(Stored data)
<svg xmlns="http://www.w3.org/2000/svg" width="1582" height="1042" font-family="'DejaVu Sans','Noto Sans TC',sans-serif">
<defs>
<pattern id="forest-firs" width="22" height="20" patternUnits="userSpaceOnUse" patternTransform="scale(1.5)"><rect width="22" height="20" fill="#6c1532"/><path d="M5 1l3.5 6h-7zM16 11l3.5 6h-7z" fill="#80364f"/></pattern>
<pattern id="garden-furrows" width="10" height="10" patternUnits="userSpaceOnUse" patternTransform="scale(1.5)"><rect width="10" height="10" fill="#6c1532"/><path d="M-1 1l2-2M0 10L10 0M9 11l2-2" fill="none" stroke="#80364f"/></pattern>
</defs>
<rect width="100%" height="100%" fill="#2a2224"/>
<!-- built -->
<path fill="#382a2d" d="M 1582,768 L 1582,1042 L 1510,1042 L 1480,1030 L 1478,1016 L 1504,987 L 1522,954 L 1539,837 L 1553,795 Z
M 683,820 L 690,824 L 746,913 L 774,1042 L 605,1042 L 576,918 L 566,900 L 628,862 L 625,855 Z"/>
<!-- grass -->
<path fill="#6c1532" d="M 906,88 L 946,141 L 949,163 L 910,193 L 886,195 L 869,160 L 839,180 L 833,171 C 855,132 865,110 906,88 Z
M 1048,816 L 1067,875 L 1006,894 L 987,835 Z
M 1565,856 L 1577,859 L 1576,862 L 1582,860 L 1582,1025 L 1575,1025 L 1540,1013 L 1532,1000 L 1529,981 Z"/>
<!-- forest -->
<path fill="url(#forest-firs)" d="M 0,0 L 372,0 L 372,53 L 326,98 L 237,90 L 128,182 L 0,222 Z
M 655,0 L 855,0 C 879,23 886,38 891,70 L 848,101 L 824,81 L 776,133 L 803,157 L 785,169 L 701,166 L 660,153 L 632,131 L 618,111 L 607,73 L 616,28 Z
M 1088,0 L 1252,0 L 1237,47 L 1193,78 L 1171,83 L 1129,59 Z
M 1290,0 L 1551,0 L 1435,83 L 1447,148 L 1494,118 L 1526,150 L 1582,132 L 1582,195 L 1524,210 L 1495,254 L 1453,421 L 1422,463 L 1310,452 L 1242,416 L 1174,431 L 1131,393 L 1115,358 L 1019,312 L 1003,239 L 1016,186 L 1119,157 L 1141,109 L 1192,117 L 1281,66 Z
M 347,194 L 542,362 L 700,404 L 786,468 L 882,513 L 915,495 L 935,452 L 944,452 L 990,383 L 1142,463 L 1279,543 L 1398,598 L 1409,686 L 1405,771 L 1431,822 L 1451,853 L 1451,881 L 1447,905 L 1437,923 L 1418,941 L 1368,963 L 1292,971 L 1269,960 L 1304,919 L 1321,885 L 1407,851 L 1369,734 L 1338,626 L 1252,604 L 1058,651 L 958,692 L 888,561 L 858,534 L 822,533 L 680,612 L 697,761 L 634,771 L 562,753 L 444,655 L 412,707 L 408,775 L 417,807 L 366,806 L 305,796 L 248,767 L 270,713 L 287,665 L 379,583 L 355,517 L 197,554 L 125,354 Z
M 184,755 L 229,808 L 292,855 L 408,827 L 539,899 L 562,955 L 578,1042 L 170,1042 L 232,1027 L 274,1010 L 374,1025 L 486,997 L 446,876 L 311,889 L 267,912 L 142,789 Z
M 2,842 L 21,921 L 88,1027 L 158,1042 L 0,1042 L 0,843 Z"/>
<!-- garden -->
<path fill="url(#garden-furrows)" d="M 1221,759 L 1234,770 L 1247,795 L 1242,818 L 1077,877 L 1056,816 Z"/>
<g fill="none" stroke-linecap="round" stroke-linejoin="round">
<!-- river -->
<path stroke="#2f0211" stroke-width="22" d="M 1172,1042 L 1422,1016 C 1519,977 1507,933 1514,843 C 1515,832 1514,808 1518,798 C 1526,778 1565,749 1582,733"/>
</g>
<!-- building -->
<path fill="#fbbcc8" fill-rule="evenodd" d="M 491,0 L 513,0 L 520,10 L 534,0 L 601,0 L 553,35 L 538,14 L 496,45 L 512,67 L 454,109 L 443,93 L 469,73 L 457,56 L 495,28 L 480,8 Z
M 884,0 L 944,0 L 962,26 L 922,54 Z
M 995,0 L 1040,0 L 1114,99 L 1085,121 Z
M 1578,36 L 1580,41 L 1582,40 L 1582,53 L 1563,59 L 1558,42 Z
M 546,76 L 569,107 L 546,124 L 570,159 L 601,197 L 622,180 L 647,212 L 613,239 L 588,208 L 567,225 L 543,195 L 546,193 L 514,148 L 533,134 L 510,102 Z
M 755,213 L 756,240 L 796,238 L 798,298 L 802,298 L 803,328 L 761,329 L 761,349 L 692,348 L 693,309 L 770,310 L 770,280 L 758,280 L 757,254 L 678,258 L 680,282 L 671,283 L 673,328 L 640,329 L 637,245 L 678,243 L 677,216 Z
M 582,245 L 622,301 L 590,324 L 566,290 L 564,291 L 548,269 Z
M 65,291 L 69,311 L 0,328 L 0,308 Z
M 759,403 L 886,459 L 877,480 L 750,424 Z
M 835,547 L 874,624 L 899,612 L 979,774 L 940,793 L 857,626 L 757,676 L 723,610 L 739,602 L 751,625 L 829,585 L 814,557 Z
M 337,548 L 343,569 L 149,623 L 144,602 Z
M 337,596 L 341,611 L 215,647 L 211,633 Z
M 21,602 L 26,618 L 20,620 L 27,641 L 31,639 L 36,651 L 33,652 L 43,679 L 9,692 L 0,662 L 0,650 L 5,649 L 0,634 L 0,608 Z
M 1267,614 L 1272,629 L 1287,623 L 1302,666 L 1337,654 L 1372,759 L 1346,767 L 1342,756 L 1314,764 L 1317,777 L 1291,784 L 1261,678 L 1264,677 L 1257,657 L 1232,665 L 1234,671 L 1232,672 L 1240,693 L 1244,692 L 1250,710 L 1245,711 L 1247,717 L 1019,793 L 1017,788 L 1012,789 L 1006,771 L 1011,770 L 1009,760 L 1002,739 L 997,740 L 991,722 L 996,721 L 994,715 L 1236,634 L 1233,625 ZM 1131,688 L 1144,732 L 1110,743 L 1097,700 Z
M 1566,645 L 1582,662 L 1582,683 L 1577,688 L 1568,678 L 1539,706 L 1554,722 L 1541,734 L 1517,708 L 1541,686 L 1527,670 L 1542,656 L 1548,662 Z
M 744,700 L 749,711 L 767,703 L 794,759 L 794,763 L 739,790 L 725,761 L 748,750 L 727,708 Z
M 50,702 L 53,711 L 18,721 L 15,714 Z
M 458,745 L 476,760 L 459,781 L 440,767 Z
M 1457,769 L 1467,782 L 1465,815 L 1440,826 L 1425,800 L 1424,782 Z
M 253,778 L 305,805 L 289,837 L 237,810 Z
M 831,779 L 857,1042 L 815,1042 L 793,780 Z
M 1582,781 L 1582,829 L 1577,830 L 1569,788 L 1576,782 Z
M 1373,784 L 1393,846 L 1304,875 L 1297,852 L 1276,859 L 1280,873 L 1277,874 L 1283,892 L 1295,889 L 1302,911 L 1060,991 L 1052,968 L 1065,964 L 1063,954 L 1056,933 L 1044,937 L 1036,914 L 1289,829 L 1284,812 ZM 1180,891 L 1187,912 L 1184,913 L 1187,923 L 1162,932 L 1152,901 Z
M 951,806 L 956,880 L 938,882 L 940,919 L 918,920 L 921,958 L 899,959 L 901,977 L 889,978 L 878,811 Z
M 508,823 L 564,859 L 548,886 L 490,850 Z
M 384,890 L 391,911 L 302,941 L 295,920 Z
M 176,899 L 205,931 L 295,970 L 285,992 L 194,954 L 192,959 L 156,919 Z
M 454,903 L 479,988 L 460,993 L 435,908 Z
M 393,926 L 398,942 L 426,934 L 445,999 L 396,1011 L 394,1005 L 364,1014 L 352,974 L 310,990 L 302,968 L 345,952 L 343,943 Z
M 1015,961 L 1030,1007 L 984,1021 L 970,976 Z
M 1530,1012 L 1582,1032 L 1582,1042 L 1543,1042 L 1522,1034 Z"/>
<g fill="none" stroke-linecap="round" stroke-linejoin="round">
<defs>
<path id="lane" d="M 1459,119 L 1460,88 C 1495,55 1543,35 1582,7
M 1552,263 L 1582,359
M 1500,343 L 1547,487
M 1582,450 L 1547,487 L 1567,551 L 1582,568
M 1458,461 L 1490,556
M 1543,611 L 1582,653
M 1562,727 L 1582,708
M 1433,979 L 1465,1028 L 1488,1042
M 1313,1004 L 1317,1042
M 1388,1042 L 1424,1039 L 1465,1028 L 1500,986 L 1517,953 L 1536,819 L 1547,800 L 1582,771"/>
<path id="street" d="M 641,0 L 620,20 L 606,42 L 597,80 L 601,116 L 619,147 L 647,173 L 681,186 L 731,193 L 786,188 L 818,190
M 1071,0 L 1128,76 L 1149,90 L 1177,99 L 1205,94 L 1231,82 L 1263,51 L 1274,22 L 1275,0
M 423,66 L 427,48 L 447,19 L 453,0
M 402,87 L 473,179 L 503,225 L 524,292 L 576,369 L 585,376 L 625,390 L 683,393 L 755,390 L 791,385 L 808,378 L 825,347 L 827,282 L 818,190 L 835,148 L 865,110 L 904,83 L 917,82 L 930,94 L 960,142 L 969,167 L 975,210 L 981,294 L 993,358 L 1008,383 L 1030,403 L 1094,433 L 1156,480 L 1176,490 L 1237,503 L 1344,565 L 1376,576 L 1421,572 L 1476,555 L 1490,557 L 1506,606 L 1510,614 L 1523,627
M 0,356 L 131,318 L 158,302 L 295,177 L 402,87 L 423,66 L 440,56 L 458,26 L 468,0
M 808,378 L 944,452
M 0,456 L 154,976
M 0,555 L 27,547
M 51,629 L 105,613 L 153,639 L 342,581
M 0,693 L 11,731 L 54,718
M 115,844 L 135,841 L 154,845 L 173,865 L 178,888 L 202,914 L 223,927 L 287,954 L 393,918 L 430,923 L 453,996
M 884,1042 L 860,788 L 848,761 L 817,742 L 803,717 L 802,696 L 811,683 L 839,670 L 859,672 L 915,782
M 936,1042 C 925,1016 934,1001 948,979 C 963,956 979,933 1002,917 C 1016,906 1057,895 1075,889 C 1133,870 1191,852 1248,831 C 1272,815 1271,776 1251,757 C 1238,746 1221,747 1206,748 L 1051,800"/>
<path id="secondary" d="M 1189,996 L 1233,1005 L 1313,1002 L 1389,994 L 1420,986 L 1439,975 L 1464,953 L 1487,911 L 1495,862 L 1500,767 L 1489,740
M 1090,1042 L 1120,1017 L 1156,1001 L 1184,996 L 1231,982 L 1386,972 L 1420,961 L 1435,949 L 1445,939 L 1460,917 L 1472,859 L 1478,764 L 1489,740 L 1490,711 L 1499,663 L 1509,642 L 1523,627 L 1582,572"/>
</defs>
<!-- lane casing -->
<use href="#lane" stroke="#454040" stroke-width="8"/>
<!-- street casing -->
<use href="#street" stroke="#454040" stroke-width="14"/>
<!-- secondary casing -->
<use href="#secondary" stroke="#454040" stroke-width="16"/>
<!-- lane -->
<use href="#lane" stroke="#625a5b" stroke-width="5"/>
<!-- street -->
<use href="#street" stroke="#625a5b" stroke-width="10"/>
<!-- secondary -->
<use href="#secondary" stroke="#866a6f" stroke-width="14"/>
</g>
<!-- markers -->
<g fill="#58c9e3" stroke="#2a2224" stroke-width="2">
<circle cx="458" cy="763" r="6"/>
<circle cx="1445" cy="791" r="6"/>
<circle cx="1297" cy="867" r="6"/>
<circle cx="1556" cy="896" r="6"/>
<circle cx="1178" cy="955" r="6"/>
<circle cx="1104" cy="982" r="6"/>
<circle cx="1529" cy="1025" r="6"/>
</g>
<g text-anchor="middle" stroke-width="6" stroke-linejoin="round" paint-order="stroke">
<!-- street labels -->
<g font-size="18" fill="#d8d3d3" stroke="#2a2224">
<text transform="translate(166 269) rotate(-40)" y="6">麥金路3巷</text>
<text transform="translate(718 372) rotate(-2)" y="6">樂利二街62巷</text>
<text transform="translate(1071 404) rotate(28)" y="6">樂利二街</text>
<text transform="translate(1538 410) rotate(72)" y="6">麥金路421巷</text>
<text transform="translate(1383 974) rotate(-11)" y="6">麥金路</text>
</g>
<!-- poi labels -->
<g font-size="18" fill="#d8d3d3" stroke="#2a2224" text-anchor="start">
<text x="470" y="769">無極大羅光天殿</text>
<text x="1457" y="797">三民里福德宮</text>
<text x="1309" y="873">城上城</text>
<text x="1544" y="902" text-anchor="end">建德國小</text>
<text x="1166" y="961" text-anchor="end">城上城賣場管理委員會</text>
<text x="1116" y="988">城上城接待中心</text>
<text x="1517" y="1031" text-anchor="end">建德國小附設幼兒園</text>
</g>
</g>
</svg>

Instructions for the task: Repeat, word for word, every line from the line that contains "<!-- street labels -->" to the end of the entries; include both of those lines and no others.

Output below:
<!-- street labels -->
<g font-size="18" fill="#d8d3d3" stroke="#2a2224">
<text transform="translate(166 269) rotate(-40)" y="6">麥金路3巷</text>
<text transform="translate(718 372) rotate(-2)" y="6">樂利二街62巷</text>
<text transform="translate(1071 404) rotate(28)" y="6">樂利二街</text>
<text transform="translate(1538 410) rotate(72)" y="6">麥金路421巷</text>
<text transform="translate(1383 974) rotate(-11)" y="6">麥金路</text>
</g>
<!-- poi labels -->
<g font-size="18" fill="#d8d3d3" stroke="#2a2224" text-anchor="start">
<text x="470" y="769">無極大羅光天殿</text>
<text x="1457" y="797">三民里福德宮</text>
<text x="1309" y="873">城上城</text>
<text x="1544" y="902" text-anchor="end">建德國小</text>
<text x="1166" y="961" text-anchor="end">城上城賣場管理委員會</text>
<text x="1116" y="988">城上城接待中心</text>
<text x="1517" y="1031" text-anchor="end">建德國小附設幼兒園</text>
</g>
</g>
</svg>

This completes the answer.